Many Republicans initially opposed the bill when floor debate began two weeks previous, saying it overemphasized conservation and gave short-shrift to additional oil and natural gas drilling and other forms of energy production. Some Republicans, including Senator Jim Bunning of Kentucky, maintained that position until the very end.

"The Democrats' extreme policies will make the American economy less competitive, cost many men and women their jobs, and waste more of their hard-earned money on higher gasoline and utility prices," Bunning said.

But some of that GOP resistance began to subside the morning of June 21, when Republicans managed to beat back a Democratic amendment that would have stripped large US oil companies of more than $28 billion in tax breaks over the next 10 years. The amendment, which was voted out of the Finance Committee earlier in the week, sought to re-direct the oil-industry subsidies to manufacturers of ethanol and other non-petroleum biofuels, as well as to producers of wind, solar and other forms of renewable energy.

But Republicans argued that the measure would raise gasoline prices and cost Americans jobs. "Are we never going to learn?" lamented Senator Trent Lott, Republican-Mississippi. "When you tax something, you get less!"

Democrats came very close to marrying the tax package to the underlying bill, as 10 Republicans broke party ranks and voted to do so. But they fell just short of garnering the 60 votes that were required to cut off debate on the measure, in part because Senator Mary Landrieu, a Louisiana Democrat who has close ties to oil companies that drill in the Gulf of Mexico, sided with Republicans to oppose the plan.

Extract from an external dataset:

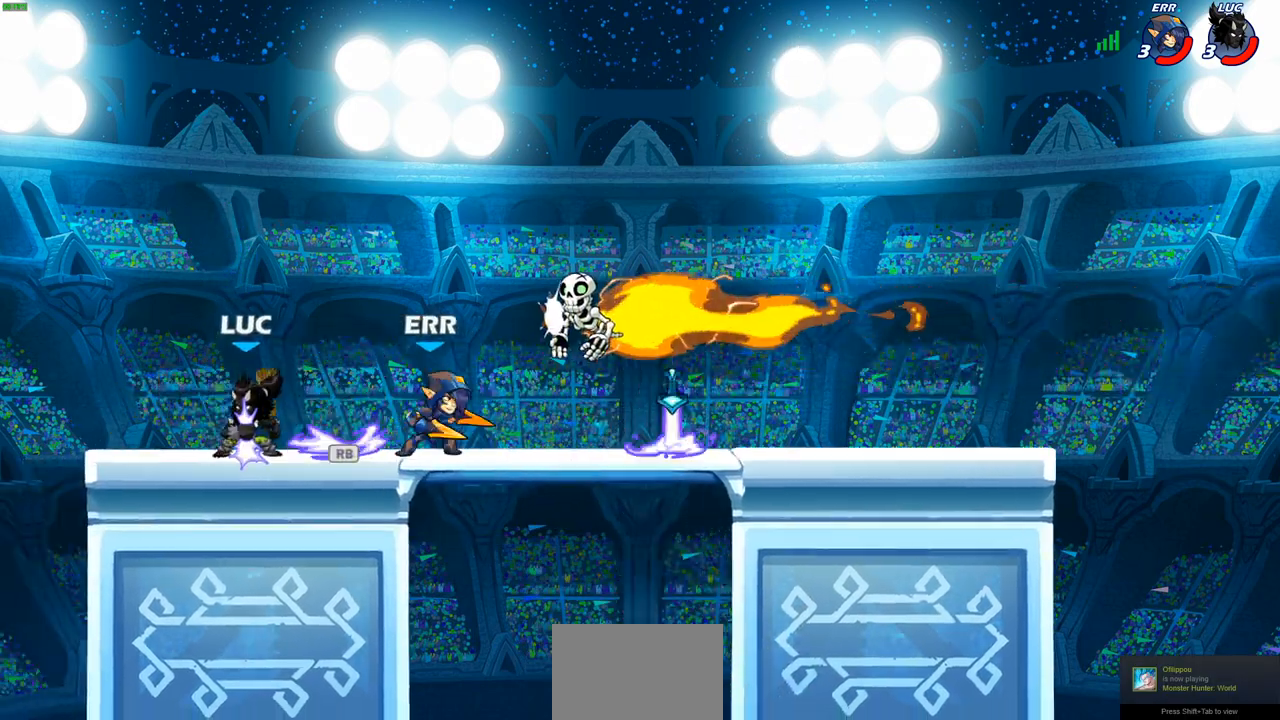
{"buttons": [], "left_stick": "right", "right_stick": "center", "events": [[117, "R1", "up"], [300, "left_stick", "center"], [367, "left_stick", "right"]]}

"It was not something she can support," said Adam Sharp, a spokesman for Landrieu. The tax package would have deprived Louisiana and other Gulf Coast states of revenues that they need to recover from hurricanes Katrina and Rita, Sharp said.

Still, top Democrats lambasted Republicans for derailing the tax provision. "We have $3-a-gallon gas, and their response is to help out big oil," said Senator Charles Schumer, Democrat-New York.